También, y sin duda todavía en las alturas de su particular Olimpo, invitaba a
la Luna Selene en su plenilunio, a que se acostara con él. Ya en terrenos más
próximos a lo cotidiano, y en su afán por complicarle la vida a sus súbditos,
se divertía, por ejemplo, regalando localidades a la plebe que, en principio,
estaban destinadas a la aristocracia. Lo divertido para Calígula venía cuando,
estos últimos, al encontrar ocupadas sus localidades, iniciaban un altercado
con la chusma, espectáculo este mucho más divertido para Calígula que las
propias representaciones teatrales. Calígula había sido un emperador que
siempre había sorprendido y puesto a prueba a la gente. Como se quejara
amargamente de que su reinado transcurría sin grandes cataclismos y, por tanto según
él, su nombre y su tiempo apenas serían recordados por los historiadores,
intentó suplir esta falta de terremotos, inundaciones, pestes o guerras
auténticas, con la puesta en escena de batallas de ficción. Así, en una de sus
incursiones por Germania y ante la nula presencia real de escaramuzas, decidió
que parte de sus legiones pasaran al otro lado del río Rhin, desde donde se
encontraban, e hiciesen como si pertenecieran a un ejército bárbaro. Una vez en
la otra ribera, Calígula cayó sobre el enemigo con sus soldados, a los que
venció sin paliativos.
Escribió, entonces, a Roma anunciando su triunfo al tiempo
que se quejaba de que, mientras él exponía su preciosa existencia luchando, en
la metrópoli el pueblo y los senadores se divertían en inacabable holganza.
También humilló a sus legiones en las Galias obligando a los soldados a
recoger, en el transcurso de jornadas agotadoras, toda clase de moluscos y
otras especies de productos marinos. Tras agotar el tesoro imperial en su favor
y mandar asesinar como ya queda dicha a destacados miembros de la
aristocracia para quitarles el dinero, acabó siendo asesinado en una estancia
de su palacio por el jefe de los pretorianos, Casio Quereas, en el pasillo que
comunicaba aquél con el circo, al que volvía el Emperador tras un descanso en
uno de los espectáculos de los Juegos Palatinos. Se vengaba así, de camino,
Quereas del trato vejatorio que siempre le infligió el Emperador, tratándole de
afeminado e impotente.
Ahora había llegado su hora, y ya pudo empezar a alegrarse
con la primera herida producida en el cuerpo de un Calígula medroso un hachazo
en el imperial cuello, que, sin embargo, no lo mató inmediatamente, aunque sí
provocara en el sádico personaje gritos de dolor y desesperación.

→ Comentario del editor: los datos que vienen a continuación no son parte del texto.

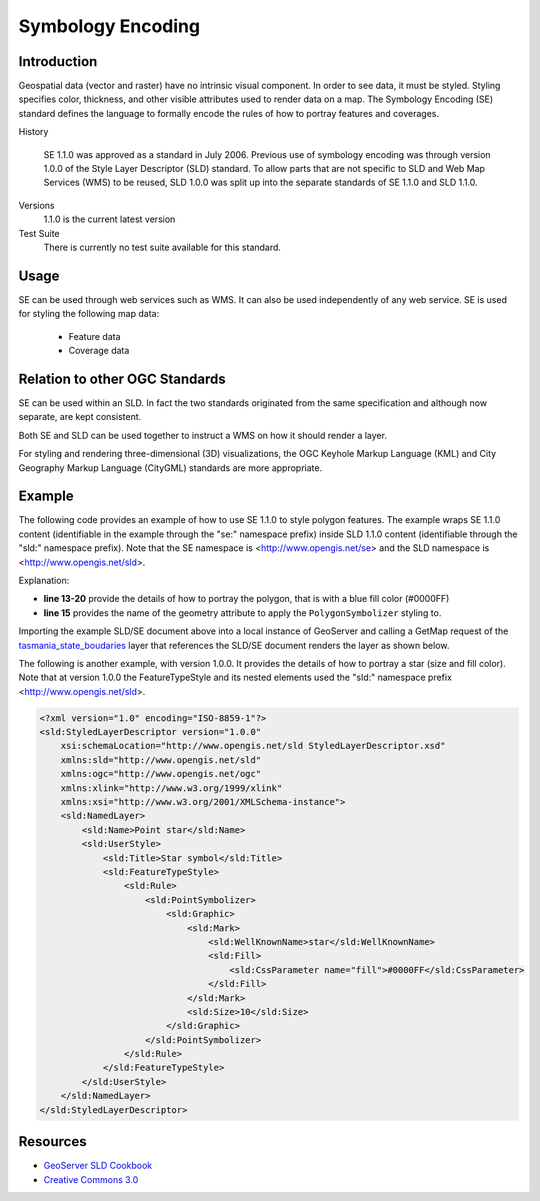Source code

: Symbology Encoding
==================

Introduction
------------

Geospatial data (vector and raster) have no intrinsic visual component. In order to see data, it must be styled. Styling specifies color, thickness, and other visible attributes used to render data on a map. The Symbology Encoding (SE) standard defines the language to formally encode the rules of how to portray features and coverages.

History

  SE 1.1.0 was approved as a standard in July 2006.
  Previous use of symbology encoding was through version 1.0.0  of the Style Layer Descriptor (SLD) standard. To allow parts that are not specific to SLD and Web Map Services (WMS) to be reused, SLD 1.0.0 was split up into the separate standards of SE 1.1.0 and SLD 1.1.0.
Versions
  1.1.0 is the current latest version
Test Suite
  There is currently no test suite available for this standard.

Usage
-----

SE can be used through web services such as WMS. It can also be used independently of any web service. SE is used for styling the following map data:

  * Feature data
  * Coverage data

Relation to other OGC Standards
-------------------------------

SE can be used within an SLD. In fact the two standards originated from the same specification and although now separate, are kept consistent.

Both SE and SLD can be used together to instruct a WMS on how it should render a layer.

For styling and rendering three-dimensional (3D) visualizations, the OGC Keyhole Markup Language (KML) and City Geography Markup Language (CityGML) standards are more appropriate.

Example
-------


The following code provides an example of how to use SE 1.1.0 to style polygon features. The example wraps SE 1.1.0 content (identifiable in the example through the "se:" namespace prefix) inside SLD 1.1.0 content (identifiable through the "sld:" namespace prefix). Note that the SE namespace is <http://www.opengis.net/se> and the SLD namespace is <http://www.opengis.net/sld>.

.. code-block:: xml
   :linenos:

      <?xml version="1.0" encoding="ISO-8859-1"?>
      <sld:StyledLayerDescriptor version="1.1.0" xsi:schemaLocation="http://www.opengis.net/sld
      StyledLayerDescriptor.xsd" xmlns="http://www.opengis.net/sld" xmlns:sld="http://www.opengis.net/sld" xmlns:ogc="http://www.opengis.net/ogc"
      xmlns:se="http://www.opengis.net/se" xmlns:xlink="http://www.w3.org/1999/xlink"
      xmlns:xsi="http://www.w3.org/2001/XMLSchema-instance">
      <sld:NamedLayer>
       <se:Name>se_test_polygon</se:Name>
       <sld:UserStyle>
       <sld:IsDefault>1</sld:IsDefault>
       <se:FeatureTypeStyle>
       <se:Rule>
       <se:Name>main</se:Name>
       <se:PolygonSymbolizer uom="http://www.opengeospatial.org/se/units/metre">
       <se:Geometry>
       <ogc:PropertyName>the_geom</ogc:PropertyName>
       </se:Geometry>
       <se:Fill>
       <se:SvgParameter name="fill">#0000FF</se:SvgParameter>
       </se:Fill>
       </se:PolygonSymbolizer>
       </se:Rule>
       </se:FeatureTypeStyle>
       </sld:UserStyle>
      </sld:NamedLayer>
      </sld:StyledLayerDescriptor>



Explanation:

- **line 13-20** provide the details of how to portray the polygon, that is with a blue fill color (#0000FF)
- **line 15** provides the name of the geometry attribute to apply the ``PolygonSymbolizer`` styling to.

Importing the example SLD/SE document above into a local instance of GeoServer and calling a GetMap request of the `tasmania_state_boudaries  <http://localhost:8080/geoserver/topp/wms?service=WMS&version=1.1.0&request=GetMap&layers=topp:tasmania_state_boundaries&styles=se_test_polygon&bbox=143.83482400000003,-43.648056,148.47914100000003,-39.573891&width=768&height=673&srs=EPSG:4326&format=application/openlayers>`_ layer that references the SLD/SE document renders the layer as shown below.

.. image:: ../img/tasmania_state_boundaries_blue.png
   :height: 327
   :width: 560

The following is another example, with version 1.0.0. It provides the details of how to portray a star (size and fill color). Note that at version 1.0.0 the FeatureTypeStyle and its nested elements used the "sld:" namespace prefix <http://www.opengis.net/sld>.

.. code-block:: xml

      <?xml version="1.0" encoding="ISO-8859-1"?>
      <sld:StyledLayerDescriptor version="1.0.0"
          xsi:schemaLocation="http://www.opengis.net/sld StyledLayerDescriptor.xsd"
          xmlns:sld="http://www.opengis.net/sld"
          xmlns:ogc="http://www.opengis.net/ogc"
          xmlns:xlink="http://www.w3.org/1999/xlink"
          xmlns:xsi="http://www.w3.org/2001/XMLSchema-instance">
          <sld:NamedLayer>
              <sld:Name>Point star</sld:Name>
              <sld:UserStyle>
                  <sld:Title>Star symbol</sld:Title>
                  <sld:FeatureTypeStyle>
                      <sld:Rule>
                          <sld:PointSymbolizer>
                              <sld:Graphic>
                                  <sld:Mark>
                                      <sld:WellKnownName>star</sld:WellKnownName>
                                      <sld:Fill>
                                          <sld:CssParameter name="fill">#0000FF</sld:CssParameter>
                                      </sld:Fill>
                                  </sld:Mark>
                                  <sld:Size>10</sld:Size>
                              </sld:Graphic>
                          </sld:PointSymbolizer>
                      </sld:Rule>
                  </sld:FeatureTypeStyle>
              </sld:UserStyle>
          </sld:NamedLayer>
      </sld:StyledLayerDescriptor>


Resources
---------
- `GeoServer SLD Cookbook <http://docs.geoserver.org/stable/en/user/styling/sld/cookbook/>`_
- `Creative Commons 3.0 <http://creativecommons.org/licenses/by/3.0/>`_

Inmediatamente acudieron el resto de los conjurados hasta treinta de ellos con
sus espadas desenvainadas quienes, tras una estocada en el pecho propiciada por
Cornelio Sabino, se ensañaron en la faena de acabar, definitivamente, con la
vida del Emperador, su esposa Cesonia e, incluso, con la de la hija de ambos,
una niña que fue estrellada sin piedad contra un muro. Se ponía fin, con la
misma violencia sufrida, al sangriento y violento reinado de un loco que había
torturado a su pueblo durante tres años y diez meses de pesadilla.
Crudelísimo incluso después de su muerte, se encontraron
abundantes listas de nombres destinados a ser ejecutados. Incluso, junto a
estas, fueron hallados gran cantidad de venenos destinados a cumplir de
ejecutores de aquéllos, tan abundantes que, al ser arrojados al mar,
envenenaron las aguas marinas, que devolvieron a las playas miles de peces
muertos. Calígula que contaba 29 años al morir fue borrado por el Senado de la
lista de los emperadores de Roma. Había sido un hombre tan malvado y despiadado
con los demás como cobarde él mismo. Por ejemplo, en vida sentía un terror
patológico por las tormentas, que le arrastraba debajo de las camas cuando
empezaban los relámpagos.
Murió, como ya se ha dicho, muy joven, y nadie sabría nunca
lo que hubiera podido ser su reinado de vivir más años.